**ASSIGNMENT**
From first line to last, give the records again word for word and omit the pictures.

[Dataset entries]

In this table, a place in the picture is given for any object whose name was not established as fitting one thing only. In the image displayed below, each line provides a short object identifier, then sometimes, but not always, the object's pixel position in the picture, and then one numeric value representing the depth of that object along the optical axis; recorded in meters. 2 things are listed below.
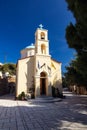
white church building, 11.60
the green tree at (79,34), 2.83
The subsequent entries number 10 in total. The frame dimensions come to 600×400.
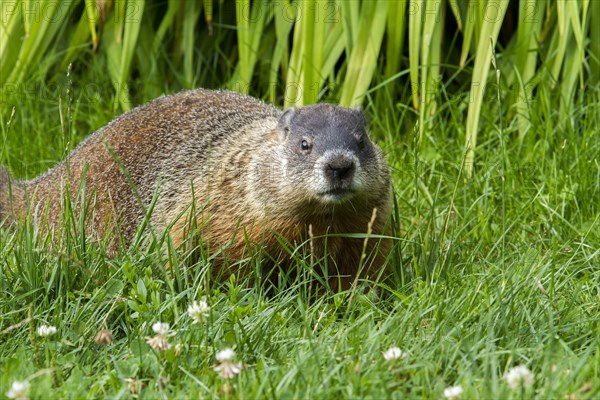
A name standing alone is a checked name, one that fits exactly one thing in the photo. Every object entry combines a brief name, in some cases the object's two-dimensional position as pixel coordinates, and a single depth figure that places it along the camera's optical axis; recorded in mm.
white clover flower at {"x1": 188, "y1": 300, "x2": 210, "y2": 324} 5801
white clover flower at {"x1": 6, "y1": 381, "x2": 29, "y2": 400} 4957
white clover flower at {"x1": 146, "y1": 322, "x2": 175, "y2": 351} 5691
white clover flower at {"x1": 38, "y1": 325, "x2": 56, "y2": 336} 5990
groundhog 7836
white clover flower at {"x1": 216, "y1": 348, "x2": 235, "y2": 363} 5285
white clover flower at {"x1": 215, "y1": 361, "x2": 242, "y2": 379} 5320
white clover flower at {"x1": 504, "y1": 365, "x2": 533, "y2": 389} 5021
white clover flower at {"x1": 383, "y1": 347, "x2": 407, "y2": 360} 5590
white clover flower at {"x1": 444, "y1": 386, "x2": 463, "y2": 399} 5113
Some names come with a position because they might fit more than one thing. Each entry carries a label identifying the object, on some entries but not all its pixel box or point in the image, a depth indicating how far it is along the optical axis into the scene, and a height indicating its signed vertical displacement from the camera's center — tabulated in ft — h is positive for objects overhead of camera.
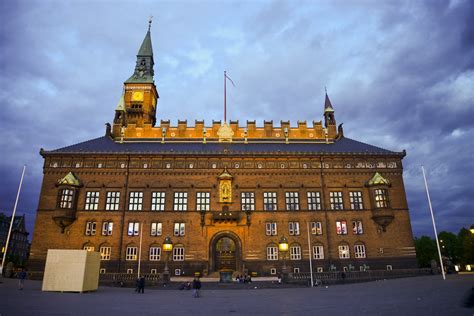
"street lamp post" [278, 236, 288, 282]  111.45 +4.03
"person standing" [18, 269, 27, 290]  78.95 -4.26
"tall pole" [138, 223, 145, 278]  126.03 +2.60
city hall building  137.49 +22.25
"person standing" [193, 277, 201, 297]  70.13 -6.11
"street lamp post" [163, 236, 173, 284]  109.67 +3.69
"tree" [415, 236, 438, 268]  314.28 +5.17
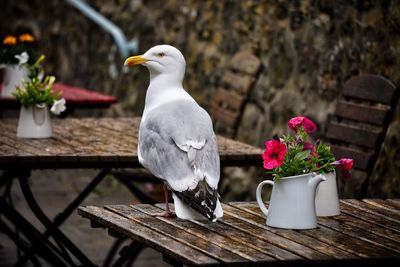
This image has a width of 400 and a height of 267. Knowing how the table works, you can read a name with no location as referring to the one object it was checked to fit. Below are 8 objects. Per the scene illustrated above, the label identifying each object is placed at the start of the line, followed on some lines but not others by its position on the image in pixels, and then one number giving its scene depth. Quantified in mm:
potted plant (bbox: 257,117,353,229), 3741
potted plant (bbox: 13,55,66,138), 5609
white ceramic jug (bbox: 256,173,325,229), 3757
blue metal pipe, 9875
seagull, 3832
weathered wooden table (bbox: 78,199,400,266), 3351
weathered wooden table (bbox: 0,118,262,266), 4989
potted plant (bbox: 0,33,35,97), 6392
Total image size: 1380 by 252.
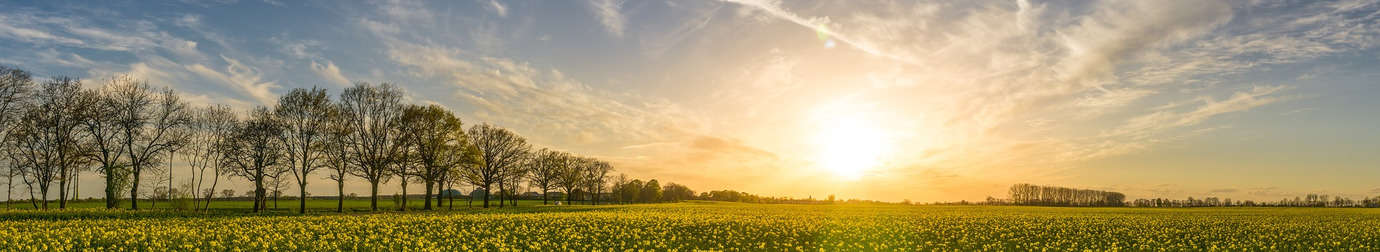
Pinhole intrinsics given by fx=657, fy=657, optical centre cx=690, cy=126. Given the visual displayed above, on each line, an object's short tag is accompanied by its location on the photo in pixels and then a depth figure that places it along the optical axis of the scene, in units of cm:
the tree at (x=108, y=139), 4453
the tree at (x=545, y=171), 9321
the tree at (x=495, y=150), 7444
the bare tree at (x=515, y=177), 7969
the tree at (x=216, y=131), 5138
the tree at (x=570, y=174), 9844
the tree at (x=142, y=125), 4584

**EXERCISE RESULT**
In this table, a place in the picture is given for any object whose name was not established as fitting one thing only. In the image displayed below, each line provides a short object identifier, then sometimes, but not always, the object's pixel position in the picture, and then one numeric value representing the depth of that object along the optical axis; recorded in meters. 2 things are listed below.
white church building, 11.60
the green tree at (79,34), 2.83
The subsequent entries number 10 in total. The frame dimensions come to 600×400.
A name standing alone is a checked name, one that fits exactly one thing in the photo. Every object entry combines a brief name, in some cases the object's two-dimensional position as pixel coordinates, and a single depth figure that places it along the camera's optical axis; recorded in mm.
white clover flower at {"x1": 188, "y1": 300, "x2": 210, "y2": 324} 5801
white clover flower at {"x1": 6, "y1": 381, "x2": 29, "y2": 400} 4957
white clover flower at {"x1": 146, "y1": 322, "x2": 175, "y2": 351} 5691
white clover flower at {"x1": 38, "y1": 325, "x2": 56, "y2": 336} 5990
groundhog 7836
white clover flower at {"x1": 216, "y1": 348, "x2": 235, "y2": 363} 5285
white clover flower at {"x1": 215, "y1": 361, "x2": 242, "y2": 379} 5320
white clover flower at {"x1": 504, "y1": 365, "x2": 533, "y2": 389} 5021
white clover flower at {"x1": 383, "y1": 347, "x2": 407, "y2": 360} 5590
white clover flower at {"x1": 444, "y1": 386, "x2": 463, "y2": 399} 5113
Some names come with a position because they might fit more than one thing. Each entry carries a label identifying the object, on some entries but not all its pixel box or point in the image, a depth indicating how far it is along the optical axis into the scene, and a height indicating its signed vertical displacement from the camera's center — tabulated in ft — h is positive for objects overhead of camera.
"street lamp post" [278, 236, 288, 282]  111.45 +4.03
"person standing" [18, 269, 27, 290]  78.95 -4.26
"tall pole" [138, 223, 145, 278]  126.03 +2.60
city hall building  137.49 +22.25
"person standing" [193, 277, 201, 297]  70.13 -6.11
"street lamp post" [163, 236, 173, 284]  109.67 +3.69
"tree" [415, 236, 438, 268]  314.28 +5.17
This image has a width of 400 and a height of 267. Knowing how the table works, you can read a name with no location as referring to the one object it was checked to fit. Below are 8 objects. Per the scene illustrated above, the label identifying each object is placed at the start of the line, followed on some lines but not others by its position on the image in pixels, and then one number giving its scene depth. Quantified in mm:
potted plant (bbox: 257,117,353,229), 3741
potted plant (bbox: 13,55,66,138), 5609
white ceramic jug (bbox: 256,173,325,229), 3757
blue metal pipe, 9875
seagull, 3832
weathered wooden table (bbox: 78,199,400,266), 3351
weathered wooden table (bbox: 0,118,262,266), 4989
potted plant (bbox: 0,33,35,97), 6392
Total image size: 1380 by 252.
Pinhole intrinsics given by fx=657, fy=657, optical centre cx=690, cy=126. Given the visual displayed above, on each line, an object's short tag is accompanied by its location on the photo in pixels and then a depth figure that places it along the optical axis of the scene, in units of cm:
the tree at (x=108, y=139), 4453
the tree at (x=545, y=171), 9321
the tree at (x=495, y=150), 7444
the bare tree at (x=515, y=177), 7969
the tree at (x=216, y=131), 5138
the tree at (x=570, y=174), 9844
the tree at (x=142, y=125), 4584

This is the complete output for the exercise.